◆ WHAT YOU SHOULD DO ◆
In the entries that follow, find every line containing "voor" and copy it.

(Collected data)
__________________________________________________
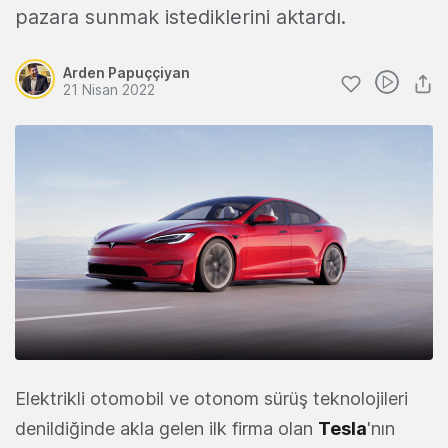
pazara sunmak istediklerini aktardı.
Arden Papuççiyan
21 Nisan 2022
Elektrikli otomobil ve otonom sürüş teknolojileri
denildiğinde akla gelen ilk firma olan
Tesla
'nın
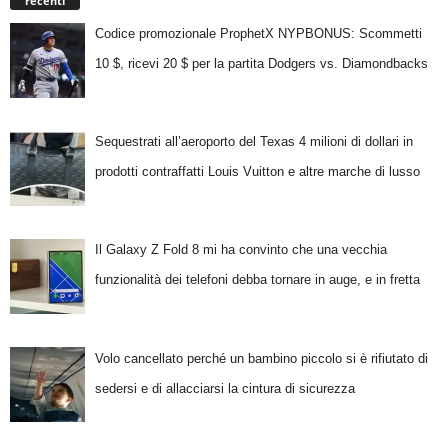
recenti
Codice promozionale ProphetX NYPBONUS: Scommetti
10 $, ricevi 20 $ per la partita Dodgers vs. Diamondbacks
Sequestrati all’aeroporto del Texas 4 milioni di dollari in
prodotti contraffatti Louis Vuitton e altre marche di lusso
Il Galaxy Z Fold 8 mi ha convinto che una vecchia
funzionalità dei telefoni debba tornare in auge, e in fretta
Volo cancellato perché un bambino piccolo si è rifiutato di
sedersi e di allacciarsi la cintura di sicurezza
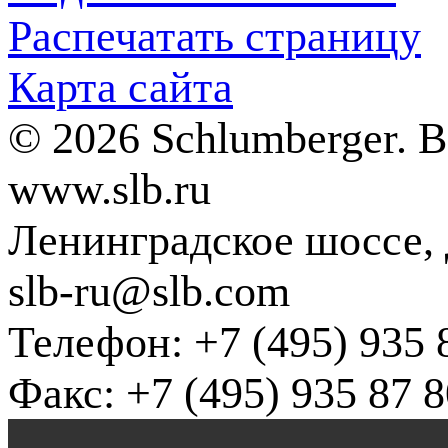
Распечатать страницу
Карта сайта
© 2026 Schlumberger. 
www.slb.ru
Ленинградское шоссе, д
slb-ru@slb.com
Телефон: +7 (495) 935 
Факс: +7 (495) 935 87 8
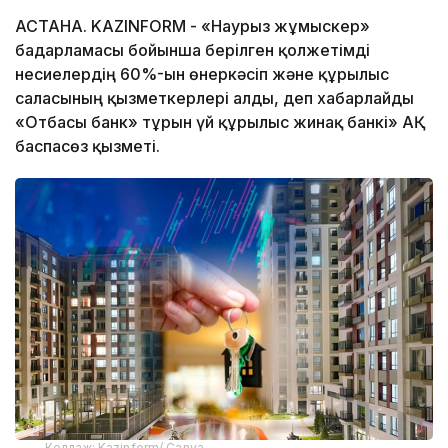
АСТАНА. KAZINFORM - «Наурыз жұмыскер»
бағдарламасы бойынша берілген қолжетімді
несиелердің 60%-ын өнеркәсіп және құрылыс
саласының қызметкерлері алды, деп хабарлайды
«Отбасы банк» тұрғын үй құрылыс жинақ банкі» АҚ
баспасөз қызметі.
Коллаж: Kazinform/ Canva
__________________________________________________
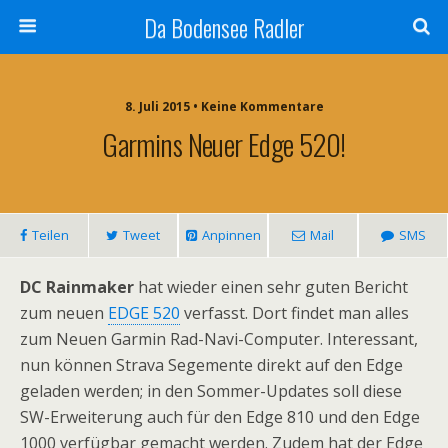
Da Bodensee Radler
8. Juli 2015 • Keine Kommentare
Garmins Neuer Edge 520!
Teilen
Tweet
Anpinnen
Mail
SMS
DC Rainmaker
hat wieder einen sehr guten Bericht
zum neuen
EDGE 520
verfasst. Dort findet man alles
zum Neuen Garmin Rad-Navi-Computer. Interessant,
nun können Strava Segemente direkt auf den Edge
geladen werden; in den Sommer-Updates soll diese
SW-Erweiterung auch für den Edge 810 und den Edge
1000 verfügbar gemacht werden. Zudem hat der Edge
__________________________________________________
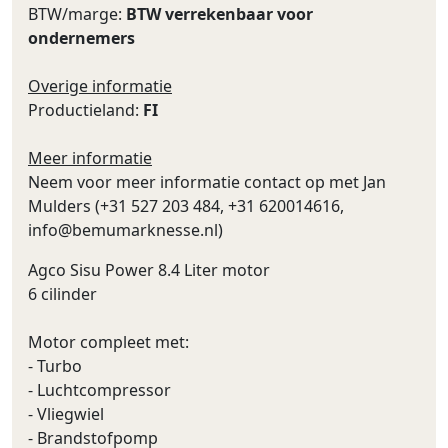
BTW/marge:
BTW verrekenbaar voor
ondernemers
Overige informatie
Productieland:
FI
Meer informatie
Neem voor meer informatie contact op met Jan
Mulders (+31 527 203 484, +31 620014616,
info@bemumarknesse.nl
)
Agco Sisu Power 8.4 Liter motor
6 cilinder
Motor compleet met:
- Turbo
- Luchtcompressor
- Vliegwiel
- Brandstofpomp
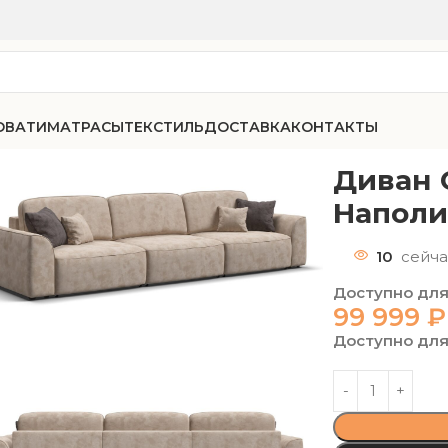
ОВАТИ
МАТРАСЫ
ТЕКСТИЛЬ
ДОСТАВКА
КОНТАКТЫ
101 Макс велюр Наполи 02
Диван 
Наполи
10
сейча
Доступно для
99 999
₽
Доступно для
__________________________________________________
◆ FINISHED EXERCISE ◆
BTW verrekenbaar voor
Neem voor meer informatie contact op met Jan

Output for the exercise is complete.